Transcreva literalmente o trecho da reportagem sobre o depoimento de Sergio Moro que começa em "Na troca de mensagens, que" e termina em "comando da corporação.".

### TEXTO DA PÁGINA
****************************************
No depoimento de sábado (2), Moro repassou ainda o conteúdo
das conversas com a deputada federal Carla Zambelli (PSL-SP), aliada do presidente.
Numa das mensagens já reveladas pelo ex-ministro, a parlamentar tenta
interceder para que ele fique no governo em troca de uma nomeação ao STF.Ex-ministro da justiça, Sergio Moro | Fabio Rodrigues Pozzebom/Agência Brasil
Como exemplo das pressões que disse ter sofrido, Moro
relatou no depoimento reuniões com Bolsonaro que contaram com a presença de
outros ministros. Após o depoimento, o ex-ministro teve que aguardar os peritos
da Polícia Federal acessarem seu aparelho celular.
O aparelho foi espelhado em um HD da PF e Moro permitiu que
os investigadores recuperassem mensagens antigas apagadas por ele, já que não
teria arquivado todos os diálogos que teve com Bolsonaro desde o começo o
governo.
No depoimento, o ex-ministro manteve as acusações contra o
presidente a quem atribuiu uma tentativa de interferência em investigações
conduzidas pela PF. Na troca de mensagens pelo Whastsapp, o presidente cobra do
ministro a mudança do comando da PF devido ao inquérito das fake news que corre
no STF (Supremo Tribunal Federal) e que teria como alvo deputados
bolsonaristas.
Todo o histórico de conversa entre ele e Bolsonaro foi
copiado pelos investigadores que anexaram à investigação aberta pela PGR
(Procuradoria Geral de República) para investigar se o presidente tentou ou não
interferir em investigações da PF. Parte da conversa foi apresentada por Moro
ao Jornal Nacional, da TV Globo, no dia 24, logo após o presidente o chamar de
mentiroso.
Na troca de mensagens, que a Folha também teve acesso,
Bolsonaro lhe envia uma matéria do site O Antagonista intitulada "PF na
cola de 10 a 12 deputados bolsonaristas". Em seguida, o mandatário
escreve: "Mais um motivo para a troca", se referindo à sua intenção
de tirar Valeixo do comando da corporação.
O inquérito citado pela reportagem do site foi aberto para
apurar fake news e ameaças contra integrantes da corte. Moro ficou por mais de
oito horas na sede da Polícia Federal em Curitiba prestando depoimento e
compartilhando o conteúdo do seu aparelho celular aos investigadores.
O ex-ministro estava acompanhado de um advogado e, segundo
presentes, ficou calmo durante toda a oitiva, que foi interrompida por apenas
uma vez para que eles pudessem ir ao banheiro. As mensagens, segundo o
ex-ministro, provam que ele não condicionou aceitar a troca na PF a uma futura
indicação.
Por volta das 13h15, mas entrou pelos fundos, frustrando a
expectativa de manifestantes. O depoimento começou por volta das 14h. Moro saiu
do prédio por volta das 0h20 sem falar com a imprensa. No sábado, o presidente
Jair Bolsonaro usou as redes sociais para criticar o depoimento. O chefe do
Executivo chamou Moro de "Judas".
****************************************
### INFORMAÇÕES APRESENTADAS
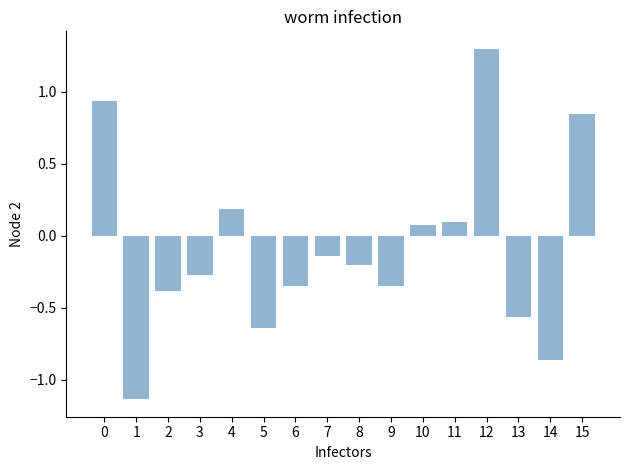

Which has a higher value, 13 or 4?

4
****************************************
### RESULTADO DA ATIVIDADE
Na troca de mensagens, que a Folha também teve acesso,
Bolsonaro lhe envia uma matéria do site O Antagonista intitulada "PF na
cola de 10 a 12 deputados bolsonaristas". Em seguida, o mandatário
escreve: "Mais um motivo para a troca", se referindo à sua intenção
de tirar Valeixo do comando da corporação.